The limitations of the case-control approach include confounding and residual unmeasured confounding. The large validated database we used enabled us to adjust for important confounders including clinical risk groups, cardiovascular risk factors and differences in treatment between cases and controls. We also adjusted for additional comorbidities using the Charlson Index. Although great care was taken to ensure all stroke/TIAs were correctly coded, around 20% of all stroke patients’ are those who have temporary symptoms of TIA episodes [22]. These are difficult to diagnose as they depend on patient history. Because the duration of the episode is short, patients’ symptoms are likely to have resolved by the time of assessment, and the absence of an established biomarker makes the diagnosis difficult. Information about physical activity and diet were not available, and these factors may be a source of residual confounding.
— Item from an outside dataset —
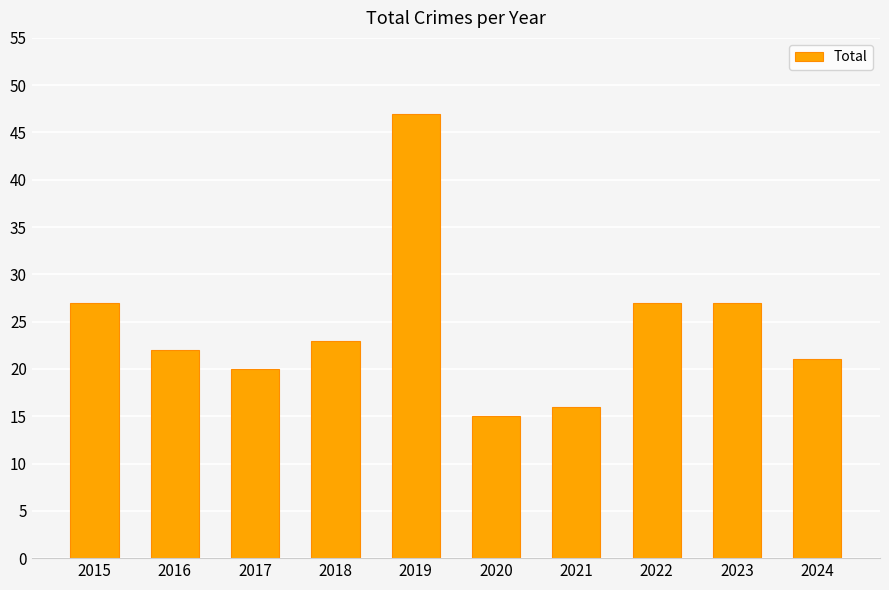

Reading left to right, extract all data points from this chart.

2015=27	2016=22	2017=20	2018=23	2019=47	2020=15	2021=16	2022=27	2023=27	2024=21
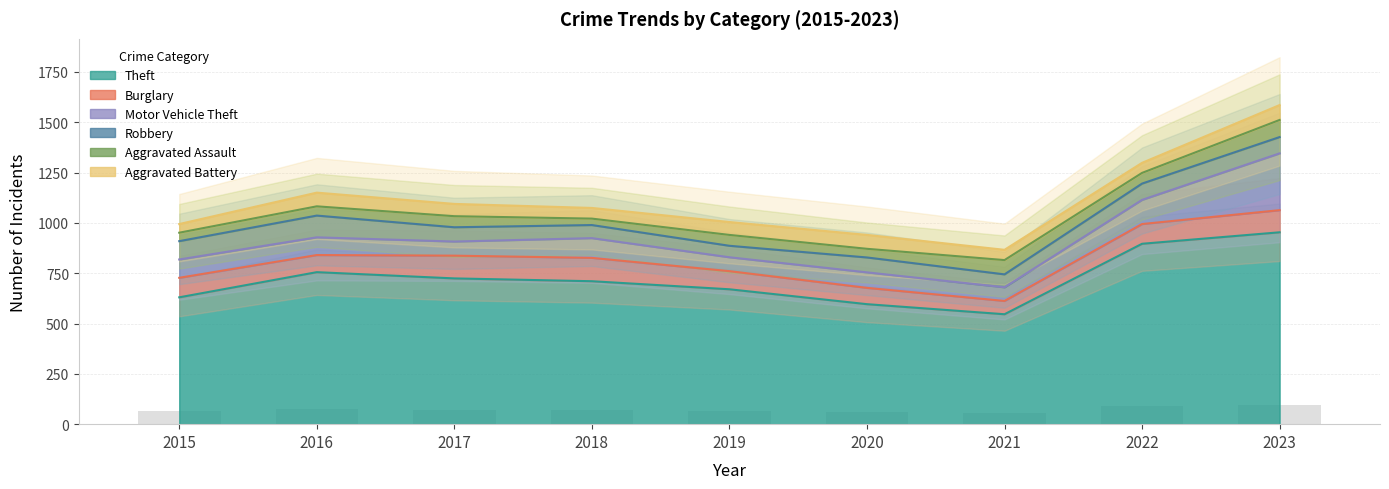

At which category does the chart reach its minimum across all series?

2018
Comparison with previous studies

The previous contradictory evidence linking bisphosphonates and stroke provided the rationale for this study. Although bisphosphonates have been associated with atrial fibrillation, presumed to be an idiosyncratic adverse effect which can sometimes lead to an embolic stroke due to thrombus generated in the abnormally contracting atrium blocking a narrowed carotid artery, there was no association with stroke in these studies [12, 13].

Other studies have suggested that bisphosphonates may prevent cardiovascular disease including stroke and myocardial infection mediated through a reduction in vascular calcification or reduced atherosclerosis through a number of mechanisms [23]. Vestergaard and colleagues, in a large cohort study in Denmark, found a reduction in overall risk of cardiovascular events but an increase in fatal strokes, but the variability in effect for different drugs and the differences in risk observed were small. [9]
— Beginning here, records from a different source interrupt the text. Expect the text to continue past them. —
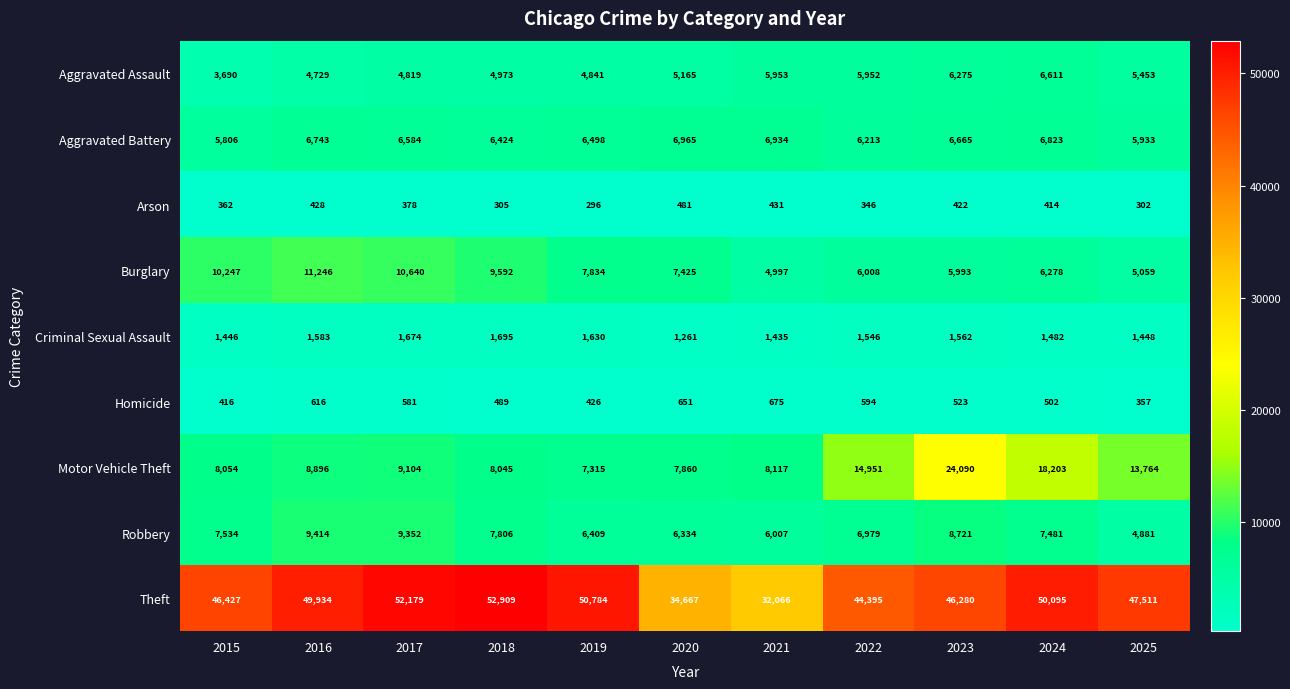

What is the difference between the maximum and minimum values in the Robbery series?

4533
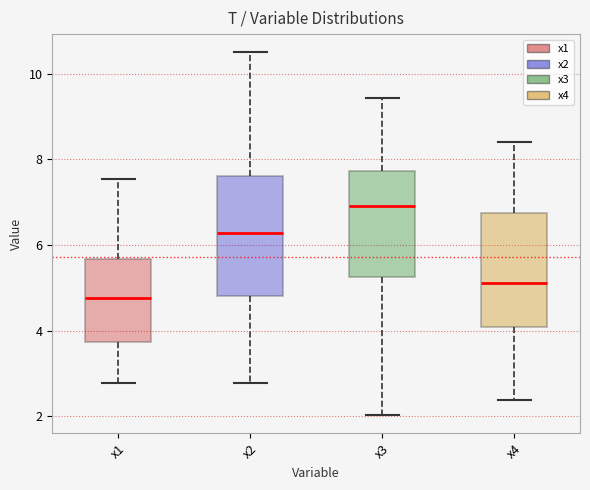

Where is the lower edge of the box for x4 on the y-axis? The values are not printed on the chart, so give them approximately, as read against the axis.

4.0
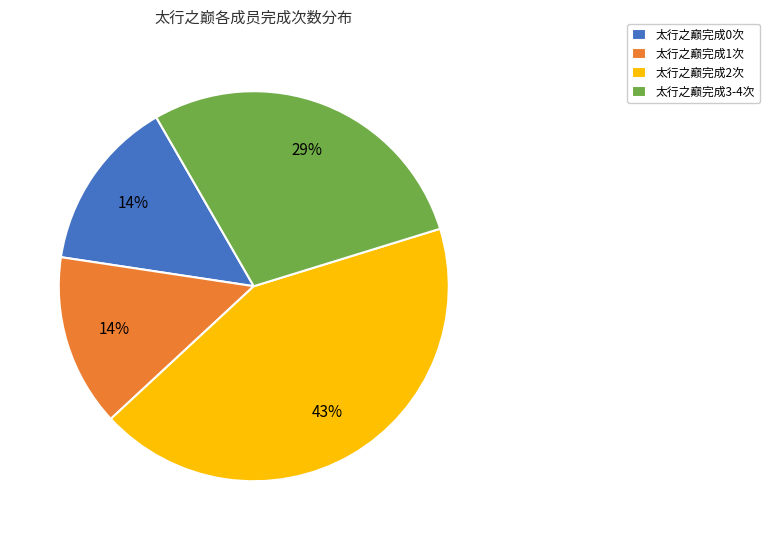

Is there any slice that represents more than half of the pie?

No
One study showed no association between prior bisphosphonate therapy and 30-day mortality from stroke. [24] The most recently published meta-analysis, from Kim and colleagues, concluded that ‘bisphosphonates do not have beneficial or harmful effects on atherosclerotic cardiovascular events, but zoledronic acid may modestly increase the risk of atrial fibrillation’. [15]

Bisphosphonate compliance

There is a question about those patients who are possibly at a higher risk may have been less likely to take the bisphosphonates, (Fig. 1). Generally, there is a problem with compliance as Park and colleagues have shown that compliance and persistence with oral bisphosphates in patients with rheumatoid arthritis were suboptimal in real practice, thereby limiting the efficacy of osteoporosis treatment [25]. This may be true for our study as well.
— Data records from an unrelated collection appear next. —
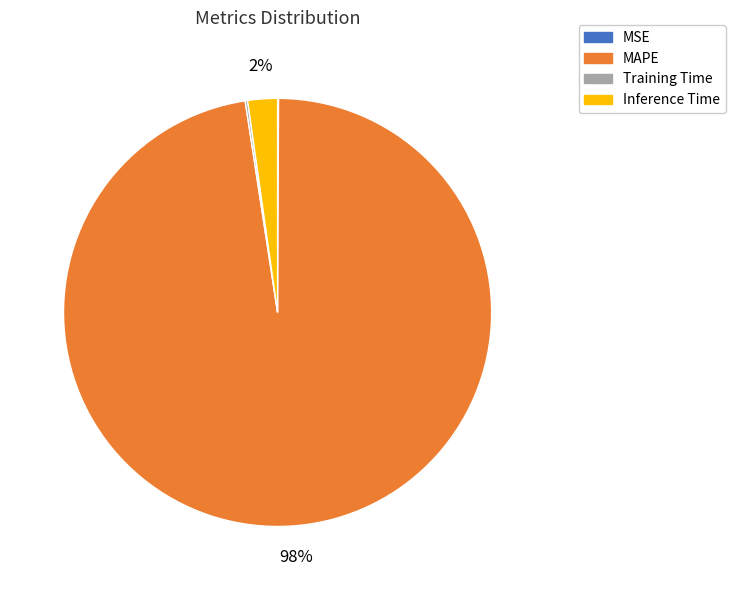

Which category has the biggest portion of the pie?

MAPE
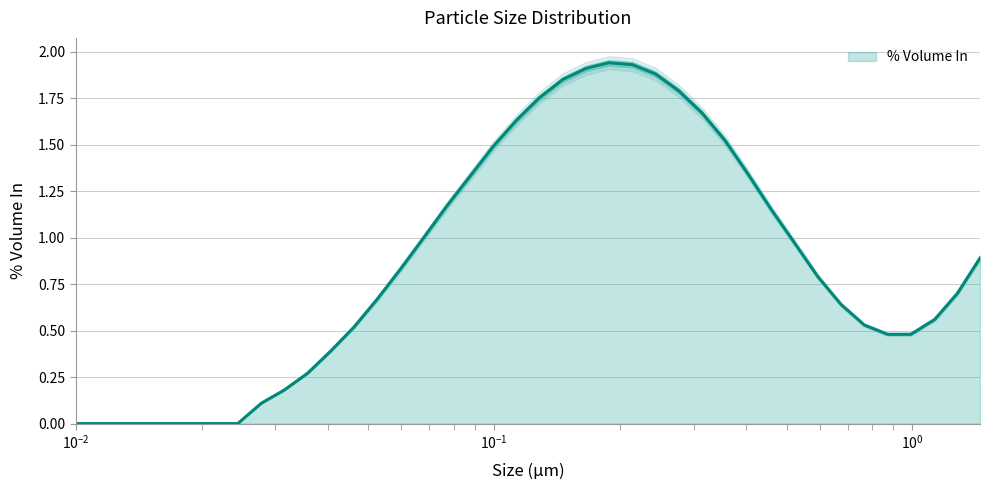

What is the value of the 16th point from the left?

1.0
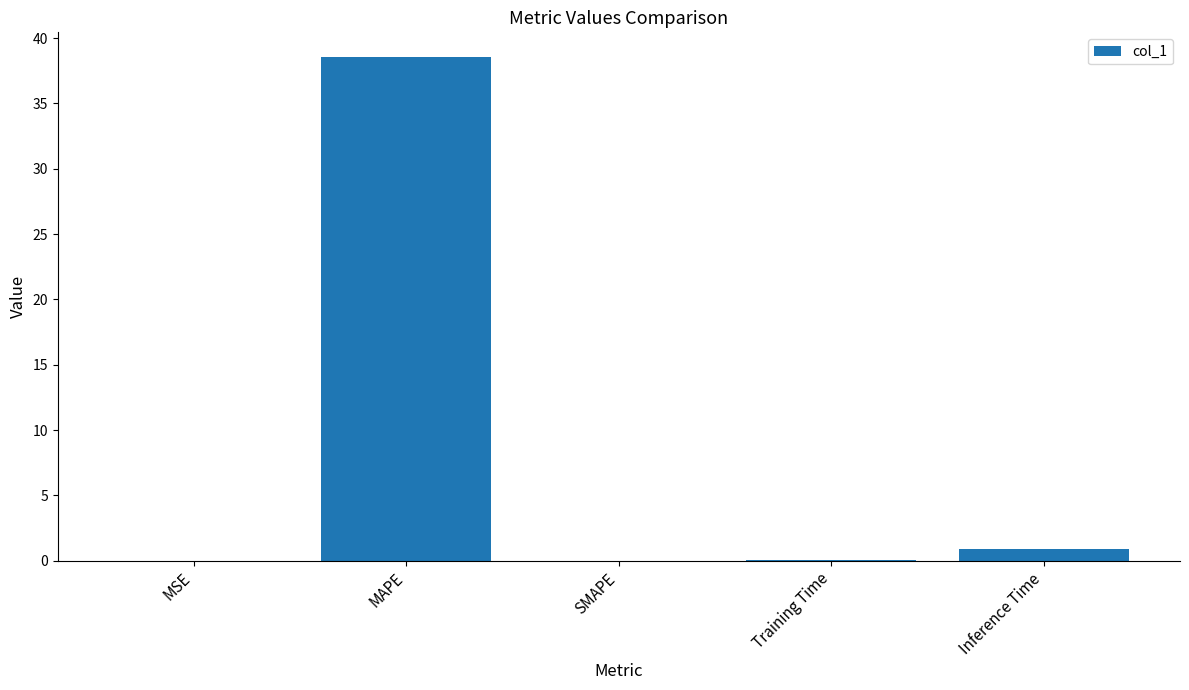

What is the greatest value displayed?

38.5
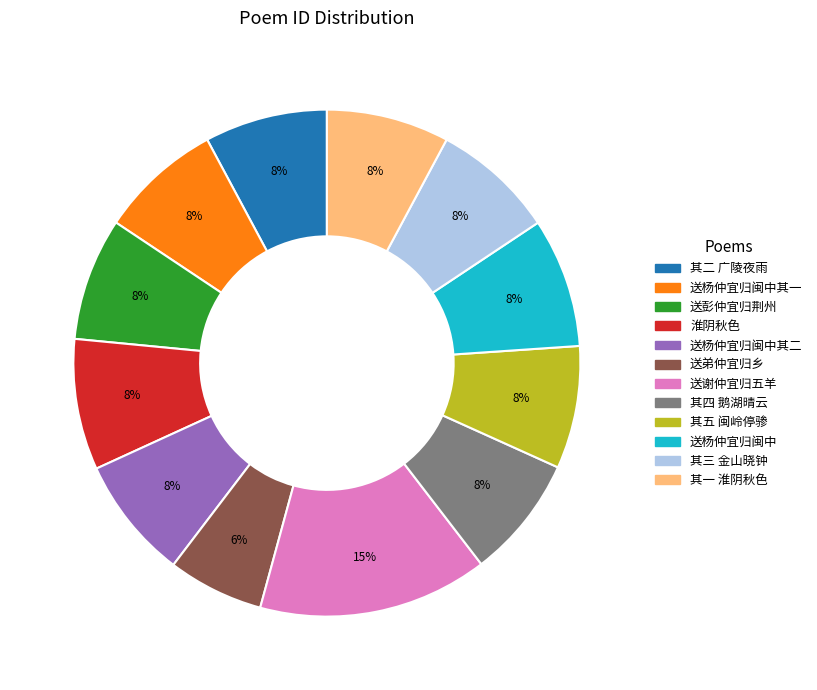

Is there any slice that represents more than half of the pie?

No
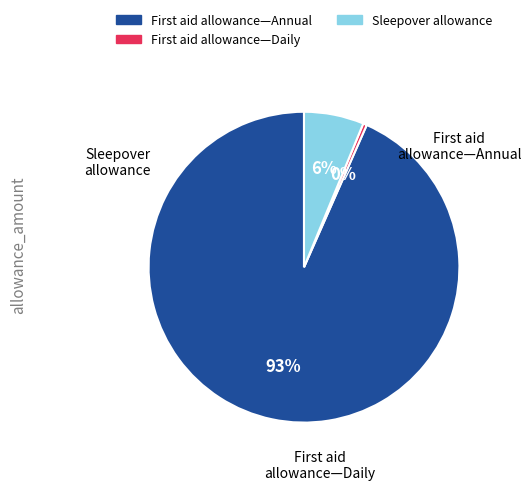

Which category accounts for the majority?

First aid allowance—Annual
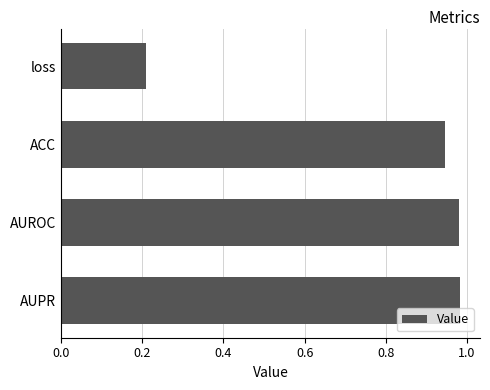

True or false: the data shows 0.6 at ACC.

False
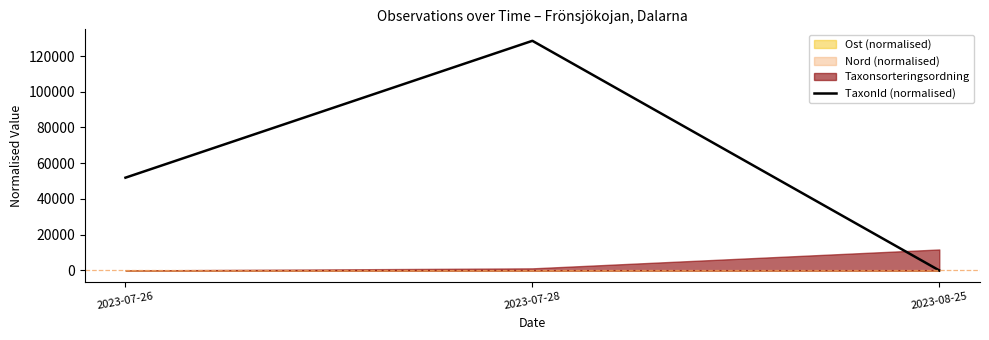

What is the sum of all values?

180415.3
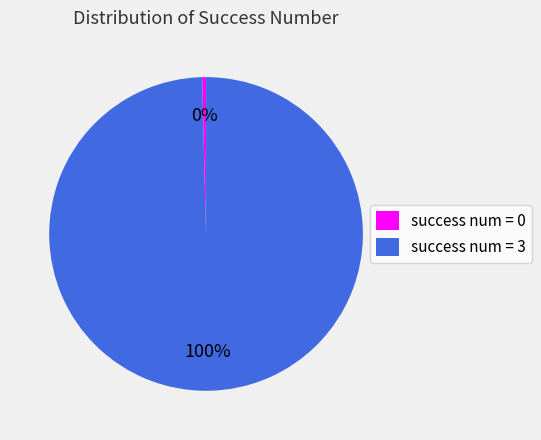

Is the sum of success num = 3 and success num = 0 greater than half?

Yes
Implications for policy, practice and research

This study suggests that bisphosphonate as a group of drugs are not associated with increased risk of stroke. This and evidence of effectiveness for prevention of osteoporosis supports their use first-line for prevention of osteoporosis in those deemed to be at high risk [2]. Clinicians will continue to use these drugs but greater consideration is being given to the time to stop [26] because of a lack of benefit beyond this time. There is limited evidence that bisphosphonates can cause painful, hard-to-treat osteonecrosis damage to the jaw bone, as well as very rare fractures of the mid-femur, further research is needed in these areas to shed more light. Our study finds no evidence for excess ONJ fracture due to bisphosphonates; however, there were noticeably more hip and other fractures present in the cases. Finally, we recommend further research to incorporate other confounders, to conduct studies which overcome unknown or unmeasured confounders for example using self-controlled case series designs.

Conclusion

We found no association between bisphosphonate treatment and risk of stroke, after adjusting for other confounders. Bisphosphonates are considered first-line for prevention of osteoporosis and fragility fractures, and this study supports their safety in people at risk of stroke.